Cerebral air embolism can complicate many medical procedures, including cardiac surgery, venous and arterial access, and laparoscopic surgery. It can be a devastating diagnosis and can cause a life-threatening compromise to the cardiac, respiratory, or cerebrovascular system. It is a rare complication of central venous vascular access manipulation. A cerebral air embolism can lead to acute ischemic and cerebral oedema, which mimics other stroke syndromes, but the acute treatment differs, with prompt administration of hyperbaric oxygen therapy being the mainstay of treatment.

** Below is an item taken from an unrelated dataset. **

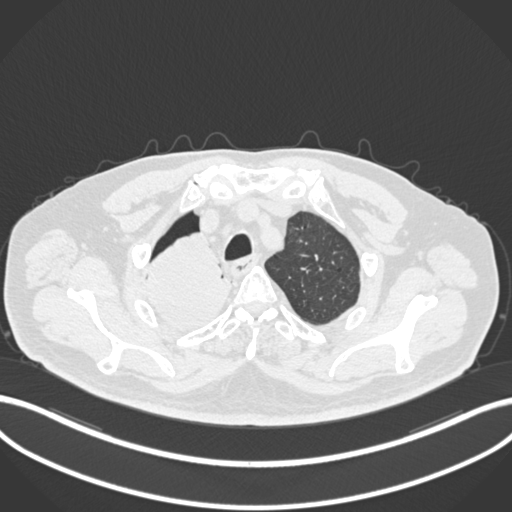
Chest CT, one axial slice. Position 179 of 218 along the scan axis. Reconstruction kernel B30f. Lung window (W 1500 / L -600 HU). 512 × 512 image matrix, field of view 400 × 400 mm. Patient: male, 68 years. Case-level facts recorded for this patient, not image findings: clinical TNM (as recorded): T2a N0 M0.
Structures marked on this image (rectangle marked by the reading radiologist):
- lung tumour (recorded histology: adenocarcinoma): bounding box [x1, y1, x2, y2] px = [143, 230, 231, 331]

A 59-year-old male became acutely unresponsive followed by the emergence of evolving neurology with fixed gaze palsy and a dense 0/5 left-sided hemiparesis. This occurred shortly after a right internal jugular central venous catheter (CVC) was removed (against protocol) during inspiration and sitting upright. Computed tomography (CT) imaging showed air in the right internal jugular vein, as well as intraparenchymal air. Treatment with hyperbaric oxygen was instituted within six hours. There was an excellent recovery of neurologic function, with power improving to 4+/5 over the course of the following week.

Clinical staff need to be aware of the policy for central line removal, as well as having a high index of suspicion for air embolism in patients with evolving neurology immediately post-line removal. Early consideration of hyperbaric oxygen can result in improved functional outcomes.